Furthermore, Section 8 does not appear to authorize the alleged violator of the Act to modify an AVC at will. It provides that, “for the purposes of this section [regarding civil penalties and enforcement],” the court in which the AVC is filed retains jurisdiction, and “in such cases,” the
AG
may petition for penalties or other relief. 73 P.S. § 201-8(a). The predicate for judicial involvement appears to be the filing of a petition for recovery of penalties or equitable relief. In other words, the matter previously closed must be affirmatively reopened. Although the AG argues that only the AG may file a petition, the merits of that contention are not clear, and we need not decide it here.

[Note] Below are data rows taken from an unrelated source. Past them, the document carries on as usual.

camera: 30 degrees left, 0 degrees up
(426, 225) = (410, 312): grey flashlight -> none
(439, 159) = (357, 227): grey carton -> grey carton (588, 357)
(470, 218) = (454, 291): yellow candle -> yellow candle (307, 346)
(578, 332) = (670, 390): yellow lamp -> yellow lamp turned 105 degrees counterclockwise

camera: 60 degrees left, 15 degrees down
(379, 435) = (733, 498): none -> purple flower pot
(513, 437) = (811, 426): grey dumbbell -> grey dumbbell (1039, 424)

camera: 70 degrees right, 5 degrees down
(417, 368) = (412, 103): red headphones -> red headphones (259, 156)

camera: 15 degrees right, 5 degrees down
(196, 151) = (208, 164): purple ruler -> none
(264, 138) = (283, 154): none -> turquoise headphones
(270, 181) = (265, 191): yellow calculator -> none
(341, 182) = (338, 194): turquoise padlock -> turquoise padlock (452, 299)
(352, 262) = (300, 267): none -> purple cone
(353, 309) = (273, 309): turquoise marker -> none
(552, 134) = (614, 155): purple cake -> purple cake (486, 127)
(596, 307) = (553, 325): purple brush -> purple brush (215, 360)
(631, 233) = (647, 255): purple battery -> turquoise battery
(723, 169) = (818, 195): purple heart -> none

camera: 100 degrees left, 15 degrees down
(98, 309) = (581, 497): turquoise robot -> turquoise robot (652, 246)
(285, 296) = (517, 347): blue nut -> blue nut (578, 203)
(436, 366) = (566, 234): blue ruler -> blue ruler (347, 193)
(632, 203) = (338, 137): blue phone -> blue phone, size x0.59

The only issue before us is whether the trial court was correct that a rale to show cause is not the appropriate procedure. In this instance, the rule is not the appropriate vehicle because it can be used only as an auxiliary to an existing controversy, not here where there is no open controversy before the court. Accordingly, we must affirm.
ORDER
NOW, November 15, 2006, the order of the Court of Common Pleas of Allegheny County in the above-captioned matter is hereby AFFIRMED.